The Minister of Finance has sweeping powers under RPAA to act against entities posing national security risks, including:

• Denying applications from high-risk operators

• Cancelling registrations due to foreign ownership or data concerns

• Imposing operational restrictions, conditions, or fines

PSPs must be prepared to demonstrate the integrity and neutrality of their services.

How Advapay Helps PSPs with RPAA Compliance

Navigating RPAA requirements is complex, especially for international fintechs entering the Canadian market. Advapay offers end-to-end support for PSPs and MSBs, including:

• Business structuring to meet RPAA eligibility

• Preparation of registration documentation and risk assessments

• AML policy development

• Safeguarding fund structure advisory

• Liaison with the Bank of Canada and FINTRAC

Advapay’s legal, technical, and business experts help firms complete their registration by the November 15, 2024 deadline and ensure long-term regulatory readiness before the September 8, 2025 enforcement date.

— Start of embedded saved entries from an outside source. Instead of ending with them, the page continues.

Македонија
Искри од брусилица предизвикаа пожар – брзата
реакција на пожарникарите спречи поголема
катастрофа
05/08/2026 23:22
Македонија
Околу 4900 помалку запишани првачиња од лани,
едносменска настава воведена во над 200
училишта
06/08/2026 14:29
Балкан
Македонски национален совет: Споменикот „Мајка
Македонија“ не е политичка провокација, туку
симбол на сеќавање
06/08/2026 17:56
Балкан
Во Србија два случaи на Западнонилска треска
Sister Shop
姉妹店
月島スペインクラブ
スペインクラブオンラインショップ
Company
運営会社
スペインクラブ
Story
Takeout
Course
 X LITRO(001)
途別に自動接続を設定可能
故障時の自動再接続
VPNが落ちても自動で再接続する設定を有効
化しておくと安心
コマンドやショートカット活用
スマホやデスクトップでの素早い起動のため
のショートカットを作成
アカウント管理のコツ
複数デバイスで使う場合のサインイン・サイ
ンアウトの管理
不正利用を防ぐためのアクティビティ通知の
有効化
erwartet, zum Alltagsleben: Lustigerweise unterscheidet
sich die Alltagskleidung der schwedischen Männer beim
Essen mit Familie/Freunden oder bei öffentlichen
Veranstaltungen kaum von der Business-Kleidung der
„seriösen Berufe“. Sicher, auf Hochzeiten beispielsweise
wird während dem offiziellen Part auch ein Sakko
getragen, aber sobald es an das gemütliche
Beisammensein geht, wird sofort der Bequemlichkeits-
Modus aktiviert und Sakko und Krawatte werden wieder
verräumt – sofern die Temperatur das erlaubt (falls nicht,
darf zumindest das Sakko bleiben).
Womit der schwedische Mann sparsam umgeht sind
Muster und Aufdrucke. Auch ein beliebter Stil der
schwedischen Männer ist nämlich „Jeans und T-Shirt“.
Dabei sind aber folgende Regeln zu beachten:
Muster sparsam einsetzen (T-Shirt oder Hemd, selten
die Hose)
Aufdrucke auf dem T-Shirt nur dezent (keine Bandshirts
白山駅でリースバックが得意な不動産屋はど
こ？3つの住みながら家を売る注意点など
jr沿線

Conclusion: The RPAA Reshapes the Future of Payments in Canada

The Retail Payment Activities Act is more than a regulatory update—it’s a transformative framework that defines the next decade of payment innovation in Canada. For fintech companies, PSPs, and MSBs, timely compliance with the RPAA is both a legal requirement and a strategic necessity.

By understanding the scope, preparing the right documentation, and partnering with experienced advisors like Advapay, firms can ensure they meet all requirements without disrupting their operations or losing market access.